• **ARTICLE**
==*==

Volleyball Canada

Actualités

Profil d’entraîneur : Jimmy El-Turk

Les « Profils d'entraîneur » de Volleyball Canada sont fièrement présentés par par Mizuno, supporteur de nos équipes nationales et programmes d'entraîneurs.

Jimmy El-Turk a poussé son travail d’entraîneur une coche plus loin que celle d’une carrière – c’est devenu une obsession.

Après avoir conclu son parcours de joueur à l’Université de Windsor, il a commencé à travailler avec l’équipe, devenant éventuellement l’entraîneur adjoint à temps plein. Ce rôle a ouvert des portes à El-Turk, puisqu’il a ensuite dirigé des matchs aux Jeux du Canada et comme adjoint de l’équipe nationale féminine des moins de 18 ans de Volleyball Canada.

En 2015, El-Turk a été nommé entraîneur-chef du programme féminin du Collège St. Clair, menant l’équipe à une médaille de bronze de l’OCAA en 2018 – la première médaille du programme en 21 ans. En se concentrant à bâtir une culture à long terme et sur l’importance du recrutement, El-Turk a aidé à faire de ce programme un prétendant régulier au titre dans l’OCAA.

Volleyball Canada a récemment pu discuter avec El-Turk sur sa carrière d’entraîneur et a pu avoir quelques-unes de ses réflexions à propos du rôle d’entraîneur dans le monde du sport.

Volleyball Canada : Comment avez-vous fait la transition vers le rôle d’entraîneur? Est-ce que c’est quelque chose à quoi vous avez toujours pensé?

==*==

Données enregistrées
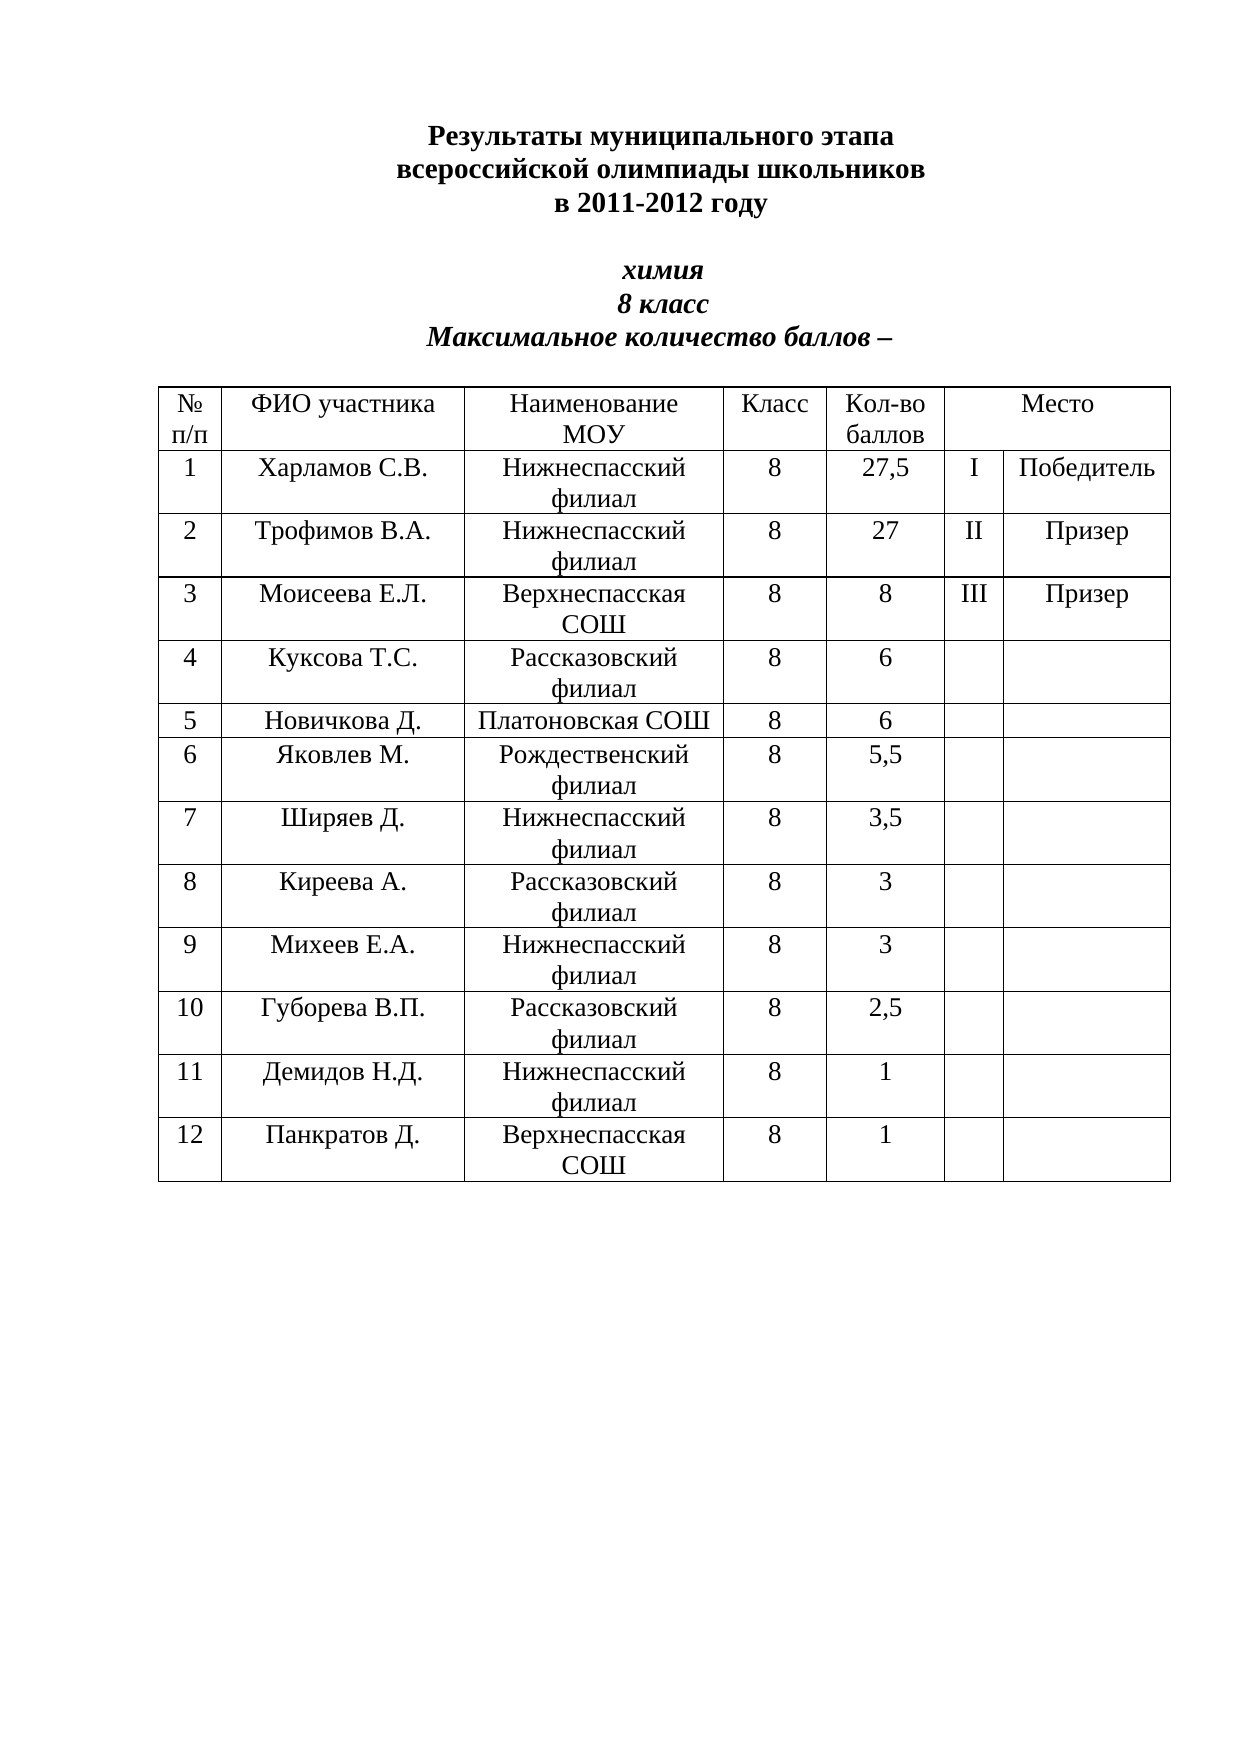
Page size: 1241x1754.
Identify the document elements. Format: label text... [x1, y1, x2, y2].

table_cell II [945, 514, 1003, 576]
table_cell Яковлев М. [222, 738, 464, 801]
table_cell 9 [159, 928, 221, 991]
table_cell I [945, 451, 1003, 513]
table_cell 8 [724, 1055, 826, 1117]
table_cell 3 [827, 865, 944, 927]
table_cell 6 [159, 738, 221, 801]
table_cell 1 [827, 1118, 944, 1181]
table_cell Трофимов В.А. [222, 514, 464, 576]
table_cell 6 [827, 704, 944, 737]
table_cell 3,5 [827, 802, 944, 864]
text химия [177, 252, 1152, 286]
table_cell 8 [724, 865, 826, 927]
table_cell Нижнеспасский филиал [465, 451, 723, 513]
table_cell 8 [724, 1118, 826, 1181]
table_cell 8 [724, 738, 826, 801]
table_cell 8 [724, 578, 826, 640]
text Результаты муниципального этапа [177, 118, 1152, 152]
table_cell Верхнеспасская СОШ [465, 1118, 723, 1181]
table_cell 7 [159, 802, 221, 864]
table_cell [945, 865, 1003, 927]
table_cell Рассказовский филиал [465, 992, 723, 1054]
table_cell [1004, 641, 1170, 703]
table_cell 8 [159, 865, 221, 927]
table_cell Панкратов Д. [222, 1118, 464, 1181]
table_cell [945, 1118, 1003, 1181]
table_header № п/п [159, 388, 221, 450]
table_cell Призер [1004, 514, 1170, 576]
table_cell Рассказовский филиал [465, 641, 723, 703]
table_cell Нижнеспасский филиал [465, 514, 723, 576]
table_cell Призер [1004, 578, 1170, 640]
table_cell 4 [159, 641, 221, 703]
table_cell 3 [827, 928, 944, 991]
table_cell 8 [724, 641, 826, 703]
table_cell 1 [159, 451, 221, 513]
table_cell 6 [827, 641, 944, 703]
table_cell 8 [724, 928, 826, 991]
table_cell Новичкова Д. [222, 704, 464, 737]
table_cell Верхнеспасская СОШ [465, 578, 723, 640]
table_cell 8 [724, 451, 826, 513]
table_cell 2 [159, 514, 221, 576]
table_header Место [945, 388, 1170, 450]
table_cell [945, 704, 1003, 737]
table_cell [945, 802, 1003, 864]
table_cell 12 [159, 1118, 221, 1181]
table_cell III [945, 578, 1003, 640]
table_cell [1004, 1055, 1170, 1117]
table_cell Губорева В.П. [222, 992, 464, 1054]
table_cell 27,5 [827, 451, 944, 513]
table_header Класс [724, 388, 826, 450]
table_cell Ширяев Д. [222, 802, 464, 864]
table_cell [1004, 802, 1170, 864]
table_cell [1004, 992, 1170, 1054]
table_cell Демидов Н.Д. [222, 1055, 464, 1117]
table_cell 11 [159, 1055, 221, 1117]
table_cell 8 [724, 514, 826, 576]
table_cell 8 [724, 704, 826, 737]
table_cell [945, 1055, 1003, 1117]
table_cell 8 [724, 802, 826, 864]
table_cell [1004, 738, 1170, 801]
table_cell Рассказовский филиал [465, 865, 723, 927]
table_cell [945, 992, 1003, 1054]
table_cell Киреева А. [222, 865, 464, 927]
table_cell Михеев Е.А. [222, 928, 464, 991]
table_cell [945, 641, 1003, 703]
table_cell 3 [159, 578, 221, 640]
table_cell [1004, 704, 1170, 737]
table_cell 8 [827, 578, 944, 640]
table_cell 1 [827, 1055, 944, 1117]
table_header ФИО участника [222, 388, 464, 450]
table_cell 8 [724, 992, 826, 1054]
table_cell [945, 928, 1003, 991]
table_cell Куксова Т.С. [222, 641, 464, 703]
table_cell [945, 738, 1003, 801]
text всероссийской олимпиады школьников [177, 152, 1152, 185]
table_header Кол-во баллов [827, 388, 944, 450]
table_header Наименование МОУ [465, 388, 723, 450]
text 8 класс [177, 286, 1152, 319]
text Максимальное количество баллов – [177, 319, 1152, 353]
table_cell 5,5 [827, 738, 944, 801]
table_cell [1004, 928, 1170, 991]
table_cell 10 [159, 992, 221, 1054]
text в 2011-2012 году [177, 185, 1152, 219]
table_cell Моисеева Е.Л. [222, 578, 464, 640]
table_cell [1004, 865, 1170, 927]
table_cell 27 [827, 514, 944, 576]
table_cell [1004, 1118, 1170, 1181]
table_cell 5 [159, 704, 221, 737]
table_cell Нижнеспасский филиал [465, 1055, 723, 1117]
table_cell 2,5 [827, 992, 944, 1054]
table_cell Харламов С.В. [222, 451, 464, 513]
table_cell Нижнеспасский филиал [465, 928, 723, 991]
table_cell Рождественский филиал [465, 738, 723, 801]
table_cell Победитель [1004, 451, 1170, 513]
table_cell Нижнеспасский филиал [465, 802, 723, 864]
table_cell Платоновская СОШ [465, 704, 723, 737]
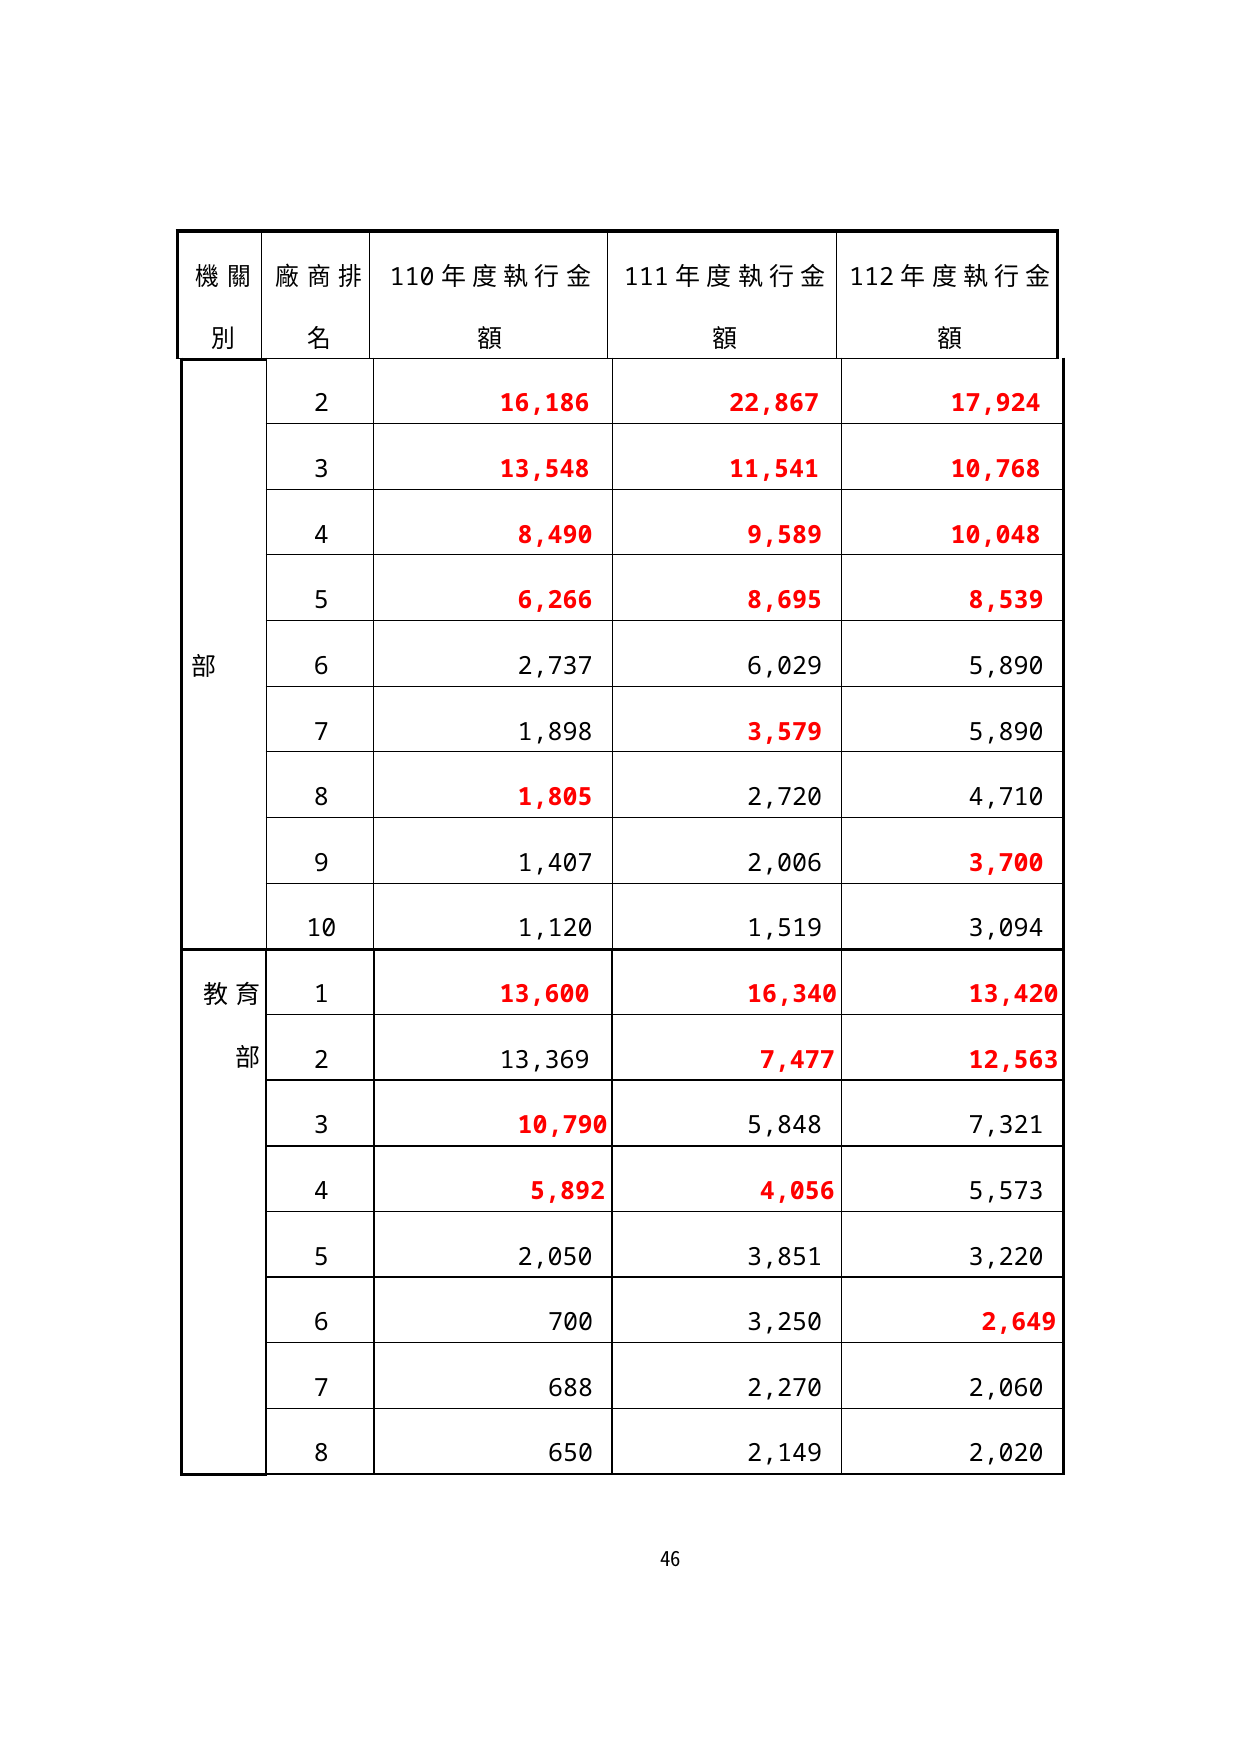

==*==

• **EXERCICE BREF**
Dans l'article sur l'entraîneur Jimmy El-Turk, recopiez mot pour mot le passage allant de « Profil d’entraîneur : Jimmy » jusqu'à « de Volleyball Canada. ».

• **RÉSULTAT DE L'EXERCICE**
Profil d’entraîneur : Jimmy El-Turk

Les « Profils d'entraîneur » de Volleyball Canada sont fièrement présentés par par Mizuno, supporteur de nos équipes nationales et programmes d'entraîneurs.

Jimmy El-Turk a poussé son travail d’entraîneur une coche plus loin que celle d’une carrière – c’est devenu une obsession.

Après avoir conclu son parcours de joueur à l’Université de Windsor, il a commencé à travailler avec l’équipe, devenant éventuellement l’entraîneur adjoint à temps plein. Ce rôle a ouvert des portes à El-Turk, puisqu’il a ensuite dirigé des matchs aux Jeux du Canada et comme adjoint de l’équipe nationale féminine des moins de 18 ans de Volleyball Canada.